Contre le modèle illibéral de Viktor Orban, porté par la révolte des classes moyennes, la démocratie libérale a tous les atouts pour se réinventer.
Le destin du XXIe siècle se jouera autour de la liberté politique. La démocratie n’affronte plus les sociétés d’Ancien Régime comme au XIXe siècle, ni les totalitarismes comme au XXe siècle ; elle fait face au djihadisme et aux démocratures. Mais sa capacité à relever leurs défis dépendra de l’issue de la confrontation qui s’est ouverte au sein des nations libres entre deux régimes antagonistes : la démocratie libérale et la démocratie illibérale, portée par les populistes. Or la décennie 2010 a vu le krach du capitalisme mondialisé se transformer en crise majeure de la démocratie libérale, sous l’effet de l’onde de choc populiste qui se propage depuis le référendum sur le Brexit et l’élection de Donald Trump en 2016.
Les populismes ne constituent ni un accident, ni une parenthèse destinée à se refermer rapidement. D’abord parce que la révolte des peuples, notamment des classes moyennes, renvoie à des causes profondes et durables : la stagnation des revenus pour une majorité de la population ; l’explosion des inégalités sociales et territoriales ; le désarroi identitaire face à l’islam et à l’immigration ; la montée de la violence et de l’insécurité ; la paralysie de la démocratie représentative et la corruption de nombre de dirigeants. Ensuite parce que les populistes ne constituent pas seulement une force de protestation mais portent une conception alternative d’une démocratie fondée sur le principe de la souveraineté absolue du peuple. Cette démocratie, qui assume son illibéralisme, revendique le primat de l’élection qui conduit à remettre l’ensemble du pouvoir entre les mains d’un homme fort, dont la personne est réputée se confondre avec la nation. Avec pour conséquences la suspension des contre-pouvoirs, la suppression des libertés individuelles, le déni du pluralisme politique, considérés comme autant d’obstacles à l’efficacité de la décision politique en temps de crise. Ainsi Jair Bolsonaro justifie la possibilité du basculement vers la dictature par le fait que « la voie démocratique ne permettra pas de réaliser la transformation voulue par le Brésil à la vitesse désirée ».
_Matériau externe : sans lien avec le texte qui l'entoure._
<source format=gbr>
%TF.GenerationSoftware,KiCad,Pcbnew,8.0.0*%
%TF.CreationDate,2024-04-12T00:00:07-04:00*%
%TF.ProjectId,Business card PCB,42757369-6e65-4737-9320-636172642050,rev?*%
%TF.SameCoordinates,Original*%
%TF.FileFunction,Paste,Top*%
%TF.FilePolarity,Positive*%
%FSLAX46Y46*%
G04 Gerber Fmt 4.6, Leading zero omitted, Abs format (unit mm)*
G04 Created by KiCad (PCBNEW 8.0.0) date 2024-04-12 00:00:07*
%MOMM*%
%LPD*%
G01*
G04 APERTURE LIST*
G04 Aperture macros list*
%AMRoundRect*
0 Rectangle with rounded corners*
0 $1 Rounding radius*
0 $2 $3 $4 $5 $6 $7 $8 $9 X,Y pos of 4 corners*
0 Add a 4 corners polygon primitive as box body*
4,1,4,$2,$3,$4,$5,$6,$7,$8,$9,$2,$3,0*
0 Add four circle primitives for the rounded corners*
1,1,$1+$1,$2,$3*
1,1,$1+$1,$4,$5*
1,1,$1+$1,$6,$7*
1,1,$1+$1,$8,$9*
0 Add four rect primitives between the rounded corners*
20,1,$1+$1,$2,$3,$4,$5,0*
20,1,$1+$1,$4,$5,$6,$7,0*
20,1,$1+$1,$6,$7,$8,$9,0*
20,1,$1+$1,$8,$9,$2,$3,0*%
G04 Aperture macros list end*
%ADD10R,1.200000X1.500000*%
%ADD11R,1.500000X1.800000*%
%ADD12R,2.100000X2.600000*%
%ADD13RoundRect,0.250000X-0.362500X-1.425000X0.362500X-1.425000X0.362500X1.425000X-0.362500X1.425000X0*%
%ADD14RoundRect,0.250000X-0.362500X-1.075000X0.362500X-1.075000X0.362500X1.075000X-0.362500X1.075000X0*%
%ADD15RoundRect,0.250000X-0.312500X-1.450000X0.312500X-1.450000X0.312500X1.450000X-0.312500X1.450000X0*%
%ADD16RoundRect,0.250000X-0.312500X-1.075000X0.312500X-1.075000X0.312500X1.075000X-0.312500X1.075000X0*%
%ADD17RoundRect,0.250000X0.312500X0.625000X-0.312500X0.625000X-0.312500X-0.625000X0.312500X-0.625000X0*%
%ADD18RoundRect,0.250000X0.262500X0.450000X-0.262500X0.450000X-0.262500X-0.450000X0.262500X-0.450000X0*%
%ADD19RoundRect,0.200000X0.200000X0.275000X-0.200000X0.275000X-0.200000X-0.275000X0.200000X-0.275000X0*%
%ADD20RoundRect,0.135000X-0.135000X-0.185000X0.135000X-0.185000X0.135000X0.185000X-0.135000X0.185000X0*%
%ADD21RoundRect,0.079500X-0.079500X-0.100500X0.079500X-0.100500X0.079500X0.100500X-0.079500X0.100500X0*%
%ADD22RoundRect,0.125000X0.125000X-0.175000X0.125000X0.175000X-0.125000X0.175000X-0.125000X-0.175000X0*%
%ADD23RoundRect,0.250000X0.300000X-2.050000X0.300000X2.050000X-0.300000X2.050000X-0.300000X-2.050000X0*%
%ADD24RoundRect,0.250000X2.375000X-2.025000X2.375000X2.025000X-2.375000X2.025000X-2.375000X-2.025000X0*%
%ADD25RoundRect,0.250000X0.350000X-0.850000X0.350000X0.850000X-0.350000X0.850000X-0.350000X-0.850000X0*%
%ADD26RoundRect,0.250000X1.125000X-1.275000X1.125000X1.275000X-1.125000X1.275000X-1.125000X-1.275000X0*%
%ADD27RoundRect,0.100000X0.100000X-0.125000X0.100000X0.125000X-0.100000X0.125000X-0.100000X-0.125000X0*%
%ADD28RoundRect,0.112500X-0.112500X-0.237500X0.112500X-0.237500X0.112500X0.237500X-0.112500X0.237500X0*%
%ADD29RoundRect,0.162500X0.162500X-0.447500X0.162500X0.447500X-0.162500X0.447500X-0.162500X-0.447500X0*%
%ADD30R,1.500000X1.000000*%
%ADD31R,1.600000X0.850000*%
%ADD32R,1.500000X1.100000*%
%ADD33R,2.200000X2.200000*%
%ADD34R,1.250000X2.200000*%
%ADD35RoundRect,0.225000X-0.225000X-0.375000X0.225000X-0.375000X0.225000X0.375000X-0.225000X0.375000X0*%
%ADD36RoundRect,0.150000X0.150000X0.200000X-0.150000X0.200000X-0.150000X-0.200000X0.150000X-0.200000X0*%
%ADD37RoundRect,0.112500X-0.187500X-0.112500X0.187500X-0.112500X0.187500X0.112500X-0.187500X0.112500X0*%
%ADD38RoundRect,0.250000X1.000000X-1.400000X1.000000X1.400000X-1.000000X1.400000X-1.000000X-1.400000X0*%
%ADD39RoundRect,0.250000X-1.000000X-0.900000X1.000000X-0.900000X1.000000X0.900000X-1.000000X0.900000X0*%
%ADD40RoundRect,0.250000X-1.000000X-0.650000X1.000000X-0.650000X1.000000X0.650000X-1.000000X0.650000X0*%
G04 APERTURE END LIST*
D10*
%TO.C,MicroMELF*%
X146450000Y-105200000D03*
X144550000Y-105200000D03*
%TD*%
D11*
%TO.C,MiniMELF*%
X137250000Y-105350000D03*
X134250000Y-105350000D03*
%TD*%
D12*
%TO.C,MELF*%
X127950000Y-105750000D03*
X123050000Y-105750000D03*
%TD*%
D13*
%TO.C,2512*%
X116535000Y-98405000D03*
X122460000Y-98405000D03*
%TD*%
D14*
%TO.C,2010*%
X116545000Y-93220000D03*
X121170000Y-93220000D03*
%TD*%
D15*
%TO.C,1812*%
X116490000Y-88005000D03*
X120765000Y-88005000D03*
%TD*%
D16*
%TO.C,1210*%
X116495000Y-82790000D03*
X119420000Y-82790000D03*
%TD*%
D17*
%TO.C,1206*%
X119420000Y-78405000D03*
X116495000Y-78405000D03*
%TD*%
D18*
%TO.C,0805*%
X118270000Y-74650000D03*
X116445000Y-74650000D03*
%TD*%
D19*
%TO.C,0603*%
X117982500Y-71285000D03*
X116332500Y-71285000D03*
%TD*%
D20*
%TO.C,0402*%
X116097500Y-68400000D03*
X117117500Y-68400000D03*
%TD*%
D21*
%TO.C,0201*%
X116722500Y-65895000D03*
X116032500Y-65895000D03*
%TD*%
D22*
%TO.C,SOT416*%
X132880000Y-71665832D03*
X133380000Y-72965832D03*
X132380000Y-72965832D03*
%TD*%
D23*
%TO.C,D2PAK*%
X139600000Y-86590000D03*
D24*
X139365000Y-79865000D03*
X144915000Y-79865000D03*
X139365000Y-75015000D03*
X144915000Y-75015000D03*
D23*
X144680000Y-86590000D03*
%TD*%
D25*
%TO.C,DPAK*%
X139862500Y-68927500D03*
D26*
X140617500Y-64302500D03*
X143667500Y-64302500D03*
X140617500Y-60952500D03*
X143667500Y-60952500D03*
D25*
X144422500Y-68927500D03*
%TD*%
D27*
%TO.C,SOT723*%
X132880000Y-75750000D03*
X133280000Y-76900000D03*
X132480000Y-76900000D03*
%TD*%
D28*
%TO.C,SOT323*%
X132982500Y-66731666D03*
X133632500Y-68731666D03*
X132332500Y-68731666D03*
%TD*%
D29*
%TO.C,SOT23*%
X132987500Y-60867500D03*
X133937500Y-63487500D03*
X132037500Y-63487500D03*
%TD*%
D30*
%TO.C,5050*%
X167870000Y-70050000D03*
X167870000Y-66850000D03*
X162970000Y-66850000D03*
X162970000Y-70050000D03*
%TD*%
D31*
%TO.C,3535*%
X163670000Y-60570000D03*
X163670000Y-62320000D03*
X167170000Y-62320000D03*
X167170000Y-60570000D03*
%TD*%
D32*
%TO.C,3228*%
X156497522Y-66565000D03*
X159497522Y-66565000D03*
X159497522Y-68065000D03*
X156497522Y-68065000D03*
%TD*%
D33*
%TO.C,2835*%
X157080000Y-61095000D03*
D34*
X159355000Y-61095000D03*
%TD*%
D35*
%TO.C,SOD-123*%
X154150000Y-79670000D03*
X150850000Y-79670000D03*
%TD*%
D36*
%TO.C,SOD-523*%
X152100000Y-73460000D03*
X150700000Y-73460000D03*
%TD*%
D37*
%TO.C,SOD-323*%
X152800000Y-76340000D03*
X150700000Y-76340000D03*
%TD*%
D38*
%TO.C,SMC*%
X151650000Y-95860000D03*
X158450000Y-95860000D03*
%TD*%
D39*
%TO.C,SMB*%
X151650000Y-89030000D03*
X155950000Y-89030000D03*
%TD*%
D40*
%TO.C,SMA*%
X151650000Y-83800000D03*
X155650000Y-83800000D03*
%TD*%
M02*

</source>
Le modèle de la démocratie illibérale a été inventé et théorisé par Viktor Orban en Hongrie. Le vote en force d’une nouvelle Constitution le 25 avril 2011 puis de milliers de lois ont assuré la mise sous contrôle de la justice, de l’éducation et des médias, démantelant tout contre-pouvoir et mettant la société civile sous tutelle de l’État ; dans le même temps, l’économie a été affermée à des oligarques proches du pouvoir, qui monopolisent les concours de l’Union européenne. La démocratie illibérale s’exporte avec succès, sur fond d’exaltation des passions nationalistes, protectionnistes et xénophobes. En Europe, elle s’est généralisée au sein des pays du groupe de Visegrad et inspire aussi bien Matteo Salvini que Marine Le Pen. Au sud, elle fait des émules dans l’Inde de Narendra Modi, le Brésil de Jair Bolsonaro, la Turquie de Recep Tayyip Erdogan ou les Philippines de Rodrigo Duterte. La contagion s’étend jusqu’aux États-Unis, où Donald Trump ne reconnaît pour seule source de légitimité que l’élection présidentielle, méprise et contourne les pouvoirs du Congrès, remet en question l’indépendance de la justice ou de la Fed, soumet l’État et les médias à un biais partisan, exacerbe les divisions et les clivages de la société.
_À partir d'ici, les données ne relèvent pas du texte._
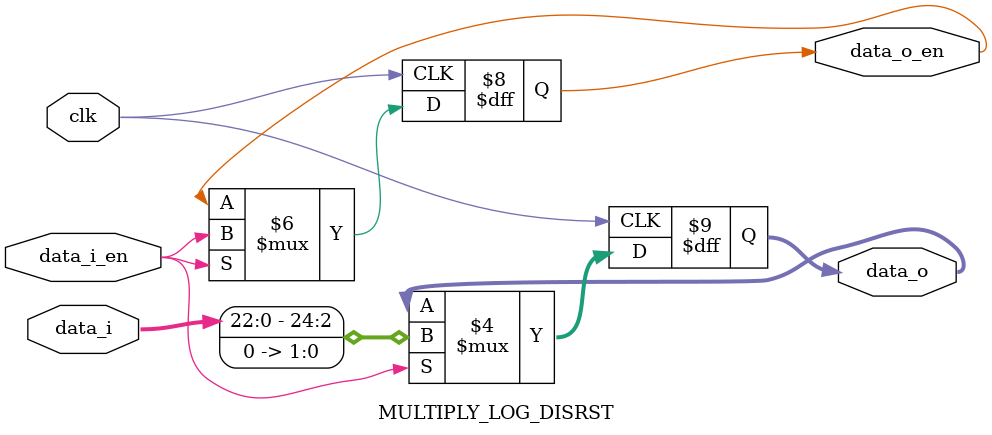
<source format=sv>


module MULTIPLY_LOG_DISRST
#(
parameter width_H = 5,
parameter width_W = 20,
parameter const_num = 2
)
(
input wire clk,
input wire data_i_en,
input wire [(width_H+width_W-1):0]data_i,
output reg data_o_en,
output reg [(width_H+width_W-1):0]data_o
);

//pipeline run
//运行流水线
always@(posedge clk)begin
if (data_i_en==1) begin
    //output
    data_o_en<=data_i_en;
    if(const_num>=0)data_o<=(    { {((width_H+width_W-1)){data_i[width_H+width_W-1]}} , {data_i} }    <<const_num);
    else data_o<=(    { {((width_H+width_W-1)){data_i[width_H+width_W-1]}} , {data_i} }    >>((~const_num)+1));
end
end
//endmodule
endmodule

</source>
La démocratie illibérale n’est en réalité pas plus démocratique qu’elle n’est libérale. Sous couvert de rendre le pouvoir au peuple, la tentation autoritaire que porte le populisme se résume à un immense mépris envers les citoyens. Seule la démocratie libérale assure la dignité de tous les hommes. Pour autant, sa survie est aujourd’hui loin d’être assurée. Il est temps de prendre au sérieux la menace mortelle que représente pour la liberté la démocratie illibérale. Il est temps de cesser de compter sur l’échec des populismes et de leur apporter une réponse politique. Il est temps de réinventer la démocratie libérale. La Suisse ou l’Europe du Nord prouvent qu’il est possible de proposer au XXIe siècle des solutions neuves et efficaces à la montée des inégalités, au renouveau des sentiments identitaires ou à l’insécurité. En favorisant le réengagement des citoyens dans l’action publique grâce à leur consultation à travers les nouvelles technologies, le référendum ou des conventions thématiques. En faisant émerger un contrat économique et social donnant la priorité à la dignité des hommes et à l’égalité entre les territoires. En réalignant capital humain, financier, culturel et environnemental. En remettant en marche l’État de droit et en luttant contre la violence. En refusant de transiger sur les valeurs et en réaffirmant la communauté de destin des nations libres. L’Europe et la France ont un rôle majeur à jouer dans ce combat, au sein d’un monde écartelé entre le national-protectionnisme des États-Unis et le total-capitalisme chinois. Il n’est pas de meilleur antidote à leur crise existentielle que la défense de la démocratie libérale.